Folha - Casos como os distúrbios na França, a segregação em São Paulo e os protestos violentos como o de Los Angeles, em 1992, põem em xeque a idéia de cidade contemporânea?
Caldeira -
Não. Todas as grandes cidades são muito segregadas e apresentam desigualdade bastante visível -o que é um dado histórico. A novidade, que explica por que estão surgindo tantas revoltas urbanas, é que até recentemente a maioria das revoltas de classe girava em torno do espaço de trabalho, localizava-se nas fábricas, e os grande agentes delas eram os sindicatos. Desde a metade do século 19, na França, as revoltas aconteciam por questões de trabalho.
Com as mudanças recentes causadas pela globalização e pelo neoliberalismo -que alteraram a estrutura produtiva e geraram um desemprego estrutural- bem como a migração nacional e internacional -que cria uma nova população urbana, inserida nos lugares mais precários das metrópoles-, a fábrica deixou de ser o catalisador das revoltas urbanas. As condições urbanas se tornaram uma das principais arenas de expansão e contração da cidadania.

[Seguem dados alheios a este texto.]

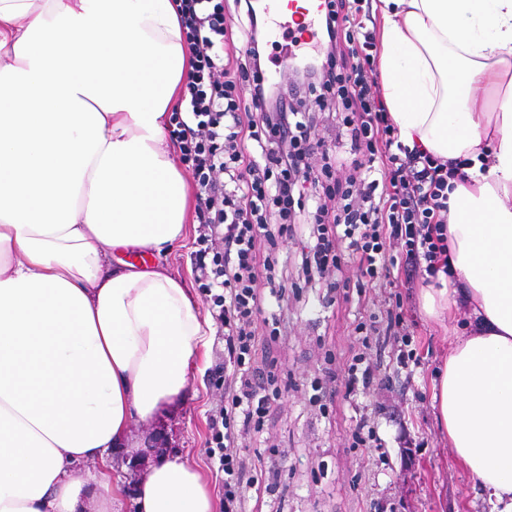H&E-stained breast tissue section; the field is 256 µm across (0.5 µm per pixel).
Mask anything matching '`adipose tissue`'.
Listing matches in <instances>:
<instances>
[{
  "instance_id": "obj_1",
  "label": "adipose tissue",
  "mask_w": 512,
  "mask_h": 512,
  "mask_svg": "<svg viewBox=\"0 0 512 512\" xmlns=\"http://www.w3.org/2000/svg\"><path fill=\"white\" fill-rule=\"evenodd\" d=\"M378 77L406 146L466 159L450 274L422 309L464 320L434 408L483 512H512V0H382ZM190 71L172 0H0V512H117L108 457L179 405L211 319L164 267L191 189L168 146ZM494 100L477 111L473 87ZM136 512H212L200 472L142 474Z\"/></svg>"
}]
</instances>
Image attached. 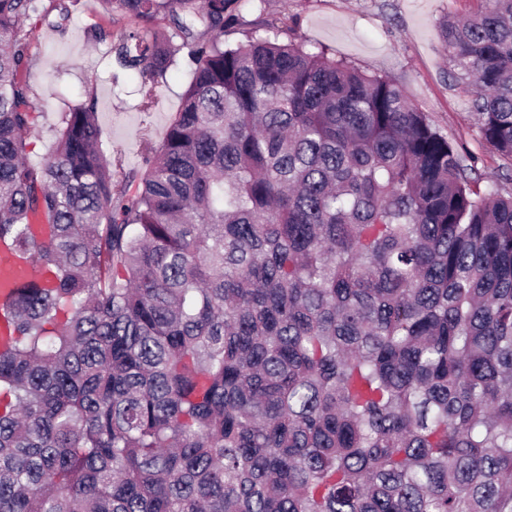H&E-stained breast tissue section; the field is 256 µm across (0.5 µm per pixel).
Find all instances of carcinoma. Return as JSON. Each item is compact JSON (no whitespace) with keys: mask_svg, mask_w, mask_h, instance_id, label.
Returning <instances> with one entry per match:
<instances>
[{"mask_svg":"<svg viewBox=\"0 0 512 512\" xmlns=\"http://www.w3.org/2000/svg\"><path fill=\"white\" fill-rule=\"evenodd\" d=\"M100 2L144 139L195 69L145 168L92 101L33 164L19 69L78 0H0V242L55 274L0 314V512H512V192L393 79L224 45L238 0ZM483 2L443 48L512 161V0ZM192 63L184 49L178 54V62L164 78L159 105L151 117L152 146L158 145L165 137L168 125L174 114L179 110L184 90L189 84Z\"/></svg>","mask_w":512,"mask_h":512,"instance_id":"1","label":"carcinoma"}]
</instances>
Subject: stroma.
<instances>
[{
  "label": "stroma",
  "mask_w": 512,
  "mask_h": 512,
  "mask_svg": "<svg viewBox=\"0 0 512 512\" xmlns=\"http://www.w3.org/2000/svg\"><path fill=\"white\" fill-rule=\"evenodd\" d=\"M479 6L480 0H242L223 41L237 45L267 37L265 21L286 19L277 41L293 40L309 51L390 77L450 142L479 155L481 190H512V164L480 139L472 119V88L453 81V66L443 51V21L469 16ZM132 26L121 12L105 11L100 0H80L65 30L37 27L20 72L37 105L28 136L32 163L51 155L60 113L92 97L104 140L122 148L130 168L144 167L150 145L164 139L180 107L192 63L187 53H179L150 119L152 139L143 141V117L136 107L139 78L115 73L110 53L112 43Z\"/></svg>",
  "instance_id": "1"
}]
</instances>
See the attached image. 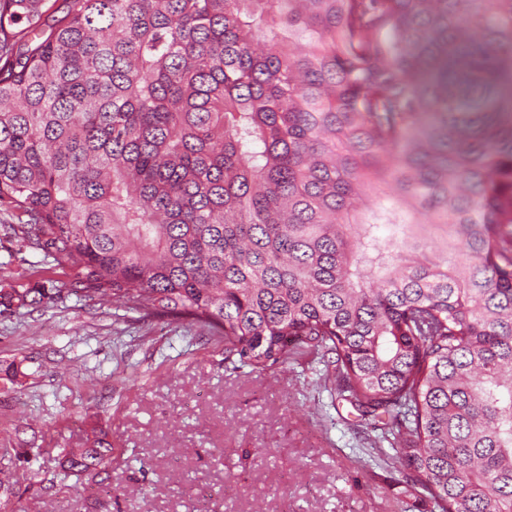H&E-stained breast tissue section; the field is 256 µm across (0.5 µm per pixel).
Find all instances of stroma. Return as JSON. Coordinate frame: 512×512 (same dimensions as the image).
Segmentation results:
<instances>
[{
  "label": "stroma",
  "instance_id": "1",
  "mask_svg": "<svg viewBox=\"0 0 512 512\" xmlns=\"http://www.w3.org/2000/svg\"><path fill=\"white\" fill-rule=\"evenodd\" d=\"M25 222L0 206V289L64 297L0 312V512H439L321 353L256 371L199 327L88 306L73 268L22 247ZM100 430L106 466L65 468Z\"/></svg>",
  "mask_w": 512,
  "mask_h": 512
}]
</instances>
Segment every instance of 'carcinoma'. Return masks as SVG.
Returning a JSON list of instances; mask_svg holds the SVG:
<instances>
[{"instance_id": "1", "label": "carcinoma", "mask_w": 512, "mask_h": 512, "mask_svg": "<svg viewBox=\"0 0 512 512\" xmlns=\"http://www.w3.org/2000/svg\"><path fill=\"white\" fill-rule=\"evenodd\" d=\"M48 2L0 0L24 245L243 367L332 356L440 512H512V0Z\"/></svg>"}]
</instances>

A principal metáfora de elaboração simbólica do hip hop é justamente a cidade.
Todas as grandes cidades têm grandes bolsões de exclusão. Há a periferia de São Paulo, o gueto étnico em Los Angeles e a situação dos imigrantes em grandes cidades européias, como Paris ou Londres. Há a população excluída, que não tem condições de inserção no mercado de trabalho, altos índices de desemprego e falta de condição de inserção na vida da própria cidade; e uma cidade que exacerba as ofertas de consumo e promessas de mobilidade social. O espaço da cidade, onde está visível a exclusão da possibilidade de consumo, acaba sendo o espaço onde as pessoas articulam os protestos.

Folha - Então a segregação está ligada à própria idéia de cidade?
Caldeira -
As cidades são heterogêneas, têm uma mistura de culturas, de tipos de população. A questão é saber até que ponto a diferença se transforma em base para segregação. Sempre haverá segregação, justamente por conta dessas diferenças e porque as sociedades, de forma geral, são desiguais.

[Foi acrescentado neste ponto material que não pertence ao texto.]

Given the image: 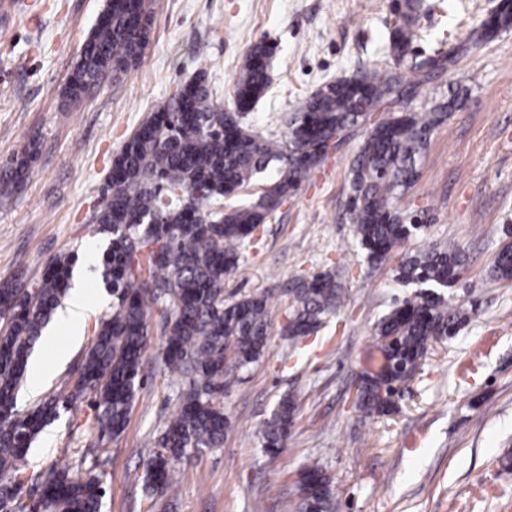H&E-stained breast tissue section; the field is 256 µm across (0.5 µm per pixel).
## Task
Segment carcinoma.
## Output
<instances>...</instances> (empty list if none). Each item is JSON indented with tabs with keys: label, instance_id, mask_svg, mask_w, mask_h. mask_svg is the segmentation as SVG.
<instances>
[{
	"label": "carcinoma",
	"instance_id": "cac0c4a2",
	"mask_svg": "<svg viewBox=\"0 0 512 512\" xmlns=\"http://www.w3.org/2000/svg\"><path fill=\"white\" fill-rule=\"evenodd\" d=\"M401 22L391 29L396 64L409 54L416 35L422 0L396 4ZM149 0H107L104 16L83 40L67 79L64 95L76 101L107 78L138 66L151 25ZM480 21V39L512 28V3L503 0L495 17ZM459 49L436 51L428 65L415 64L428 82L458 61ZM273 47L260 40L246 53L234 86L232 111L215 102L216 91L202 68L178 95L158 105L114 157L112 192L95 214L103 233L112 235L102 273L112 288L111 310L100 320L70 393L53 396L24 411L17 409L31 349L70 287L75 256L48 259L29 292L19 288L24 276L0 280V512H24L18 505L26 456L35 437L72 402L95 396L90 429L97 440L124 432L135 391L144 381L142 357L151 307L162 305L165 345L160 357L181 378L180 406L150 458L145 489L164 496L177 482V466L190 451L219 448L224 443V391L239 374L257 363L267 346L268 309L263 297L224 302V277L239 269V247L281 205L316 166L311 158L328 141L384 113L355 155L352 166L350 219L367 258L381 262L421 232L394 208V201L415 182L418 166L434 128L462 107L453 96L426 112H394L389 108L410 93L405 73L387 70L355 79L338 78L307 96L288 118L284 141L262 138L247 130L241 118L269 86L268 59ZM38 143L29 141L22 155L0 168V194L5 196L32 176ZM281 166L254 201L224 205L271 163ZM207 185L196 198L191 189ZM162 244L161 252L154 244ZM463 257L457 252L422 248L405 254L397 279L419 288H446L456 279ZM493 277L512 280V254L497 255ZM288 308L286 332L295 343L318 331L342 302V292L328 272L298 280ZM467 311L437 293L419 294L409 305L386 314L377 326L376 350L389 356V370L362 385L358 408L383 415L392 407L398 387L410 378L431 344L450 338ZM295 402L288 397L266 422L263 450L274 456L285 446ZM52 467L37 476L40 503L51 512H100L106 494L94 468ZM296 512H333L329 478L317 468L303 477Z\"/></svg>",
	"mask_w": 512,
	"mask_h": 512
}]
</instances>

O importante é saber como organizar essas diferenças para aumentar ou diminuir essa segregação. A solução das fortificações, dos muros e da demonização das favelas, como acontece em São Paulo, não vai aproximar grupos nem tornar as divisões sociais mais amenas, apenas exacerbá-las, piorando a situação.

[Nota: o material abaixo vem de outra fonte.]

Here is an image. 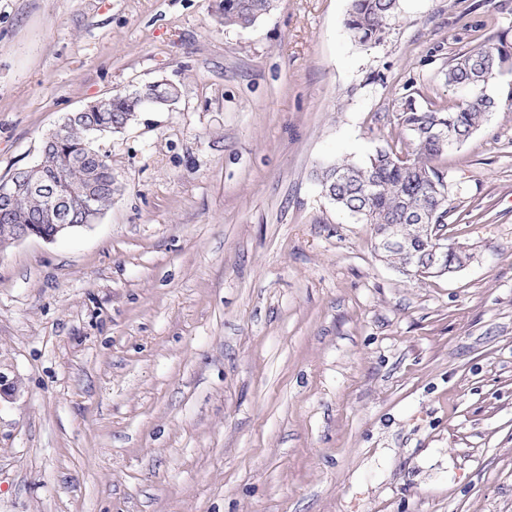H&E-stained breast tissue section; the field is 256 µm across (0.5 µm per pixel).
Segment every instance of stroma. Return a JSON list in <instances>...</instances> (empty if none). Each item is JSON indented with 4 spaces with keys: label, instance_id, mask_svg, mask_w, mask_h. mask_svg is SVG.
I'll return each mask as SVG.
<instances>
[{
    "label": "stroma",
    "instance_id": "stroma-1",
    "mask_svg": "<svg viewBox=\"0 0 512 512\" xmlns=\"http://www.w3.org/2000/svg\"><path fill=\"white\" fill-rule=\"evenodd\" d=\"M0 0V180L89 103L178 90L99 140V220L0 249V512H512V108L444 163L459 271L390 264L316 178L455 106L512 0ZM274 0H224L225 25L249 26L267 14ZM399 0H352L346 27L359 45L381 40L387 22L395 15Z\"/></svg>",
    "mask_w": 512,
    "mask_h": 512
}]
</instances>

Na França, os excluídos nem sequer chegam a Paris, estão do outro lado do anel periférico, reforçando a distância social, como mostra o filme "O Ódio", de Mathieu Kassovitz [leia texto do cineasta na pág. 7]. No centro de Paris há muitos espaços públicos, mas as pessoas dos subúrbios não usam essa estrutura, estão presas do lado de fora.

Folha - Pode-se relacionar a segregação de que estamos falando com o que aconteceu após a passagem do furacão Katrina, em Nova Orleans, em agosto, que atingiu sobretudo os negros, imigrantes e mais pobres?
Caldeira -
Todos os movimentos negros dos EUA apontam que, quando chegou a hora de proteger uma população sobretudo pobre e negra, o sistema não funcionou.

Folha - Que cidade seria o exemplo de cidade ideal atualmente?
Caldeira -
Não sei se isso existe. A relação das pessoas com a cidade é muito complexa. Quando penso sobre cidades, meu modelo é São Paulo, e tenho uma relação afetiva com essa cidade, apesar de não morar mais nela. Tem gente que adora morar nos subúrbios norte-americanos, espaço segregado, onde não há pobres. Acho a vida nesses subúrbios altamente desinteressante. Para mim, a diversidade é o que faz as cidades interessantes, o que cria a cultura metropolitana.

Folha - E qual a pior cidade, aquela que já se tornou um barril de pólvora de exclusão?
Caldeira -
É difícil fazer esse tipo de previsão. Quem diria que esses "riots" iriam acontecer em Paris? São Paulo tem muito mais segregação e desigualdade, um cenário perfeito para uma revolta como essa, mas ela não ocorreu até hoje.